Thursday, February 24, 2011

Canada - Agency gets green light to use wiretaps in Hells Angels case

OFF THE WIRE
http://www.vancouversun.com/Agency+gets+green+light+wiretaps+Hells+Angels+case/4314636/story.html
By Kim Bolan,
Vancouver Sun
The Director of Civil Forfeiture has won the latest round in its long-running court battle with the Nanaimo Hells Angels.
The B.C. Supreme Court has ruled that the government agency can have access to evidence police uncovered -including wiretaps -during a twoyear investigation of the Nanaimo chapter dubbed Project Halo.
The RCMP recommended a series of charges resulting from the probe in a report to Crown Counsel but none were ever laid. The Civil Forfeiture office sought to use the police material in its court challenge to maintain control of the bikers' Nanaimo clubhouse.

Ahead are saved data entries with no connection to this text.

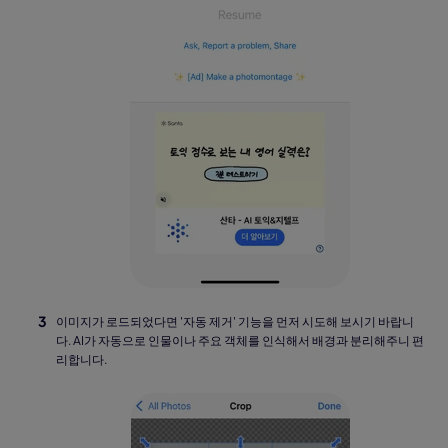
이미지가 로드되었다면 '자동 제거' 기능을 먼저 시도해 보시기 바랍니
다. AI가 자동으로 인물이나 주요 객체를 인식해서 배경과 분리해주니 편
리합니다.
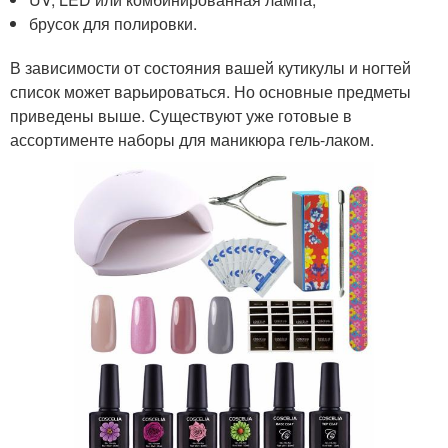
брусок для полировки.
В зависимости от состояния вашей кутикулы и ногтей
список может варьироваться. Но основные предметы
приведены выше. Существуют уже готовые в
ассортименте наборы для маникюра гель-лаком.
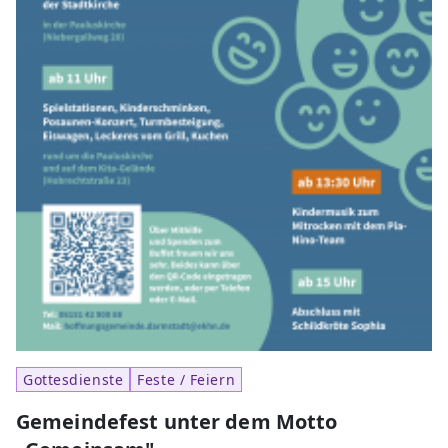
Gottesdienste
Feste / Feiern
Gemeindefest unter dem Motto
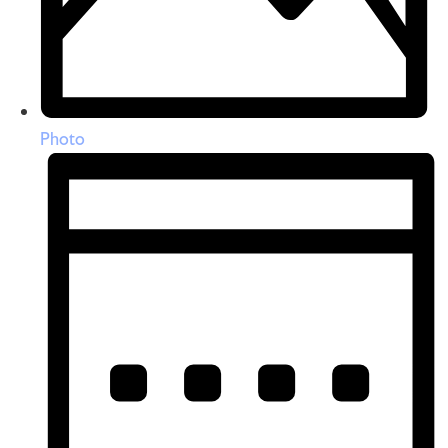
Photo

The property, assessed in 2011 at $101,000, was seized in November 2007 because the Civil Forfeiture office alleged it was being used as an instrument for unlawful activity.

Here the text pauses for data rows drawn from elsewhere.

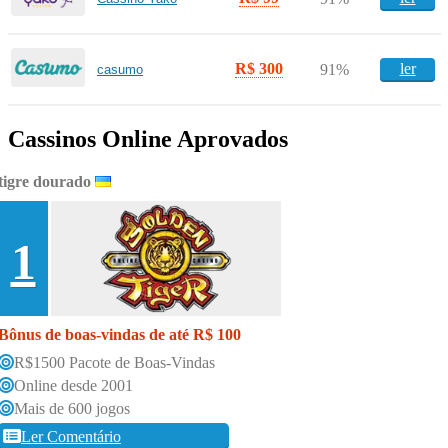
R$ 300
ler
91%
casumo
Cassinos Online Aprovados
tigre dourado
1
Bônus de boas-vindas de até R$ 100
R$1500 Pacote de Boas-Vindas
Online desde 2001
Mais de 600 jogos
Ler Comentário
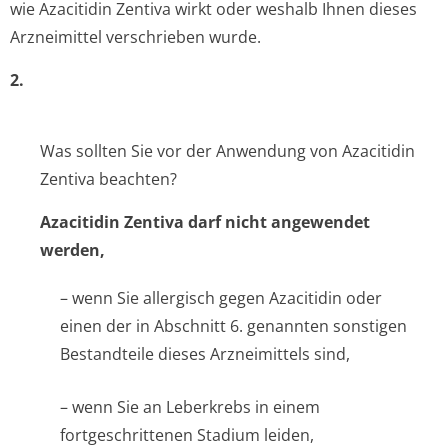
wie Azacitidin Zentiva wirkt oder weshalb Ihnen dieses
Arzneimittel verschrieben wurde.
2.
Was sollten Sie vor der Anwendung von Azacitidin
Zentiva beachten?
Azacitidin Zentiva darf nicht angewendet
werden,
– wenn Sie allergisch gegen Azacitidin oder
einen der in Abschnitt 6. genannten sonstigen
Bestandteile dieses Arzneimittels sind,
– wenn Sie an Leberkrebs in einem
fortgeschrittenen Stadium leiden,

Since then, the company that owned the property -Angel Acres Recreation and Festival Property Ltd. -has lost a bid to have the case thrown out and another to maintain control of the clubhouse pending a full trial on the issue.
On Friday, Justice Paul Pearlman also ruled against the Hells Angels' claim that the Civil Forfeiture office should not be allowed to review police evidence or listen to wiretaps made between 2001 and 2003.

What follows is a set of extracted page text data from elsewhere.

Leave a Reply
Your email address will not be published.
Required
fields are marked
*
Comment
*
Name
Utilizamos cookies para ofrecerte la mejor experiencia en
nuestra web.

The court agreed with the government's lawyer who argued police evidence was important to the Civil Forfeiture case because "the wiretaps include conversations involving many of the personal defendants in this action."
The Civil Forfeiture Director said the evidence given to Crown prosecutors "is relevant to demonstrating that members of the Nanaimo Hells Angels Motorcycle Club are participants in a criminal organization, that particular unlawful activities have occurred and that the clubhouse facilitated or was intended to facilitate some of those unlawful activities."
Pearlman agreed and ordered wire tap evidence turned over to lawyers for both sides, with some restrictions. "The request for production of wiretap evidence is limited to those portions of the wiretap identified by the RCMP as providing support for the specific charges recommended."
But Pearlman ordered police to first remove anything from the material that would hamper criminal investigations, amount to solicitor-client privilege or identify confidential informants.
The Civil Forfeiture office was opened in 2006 to go after the assets of suspected criminals in civil court.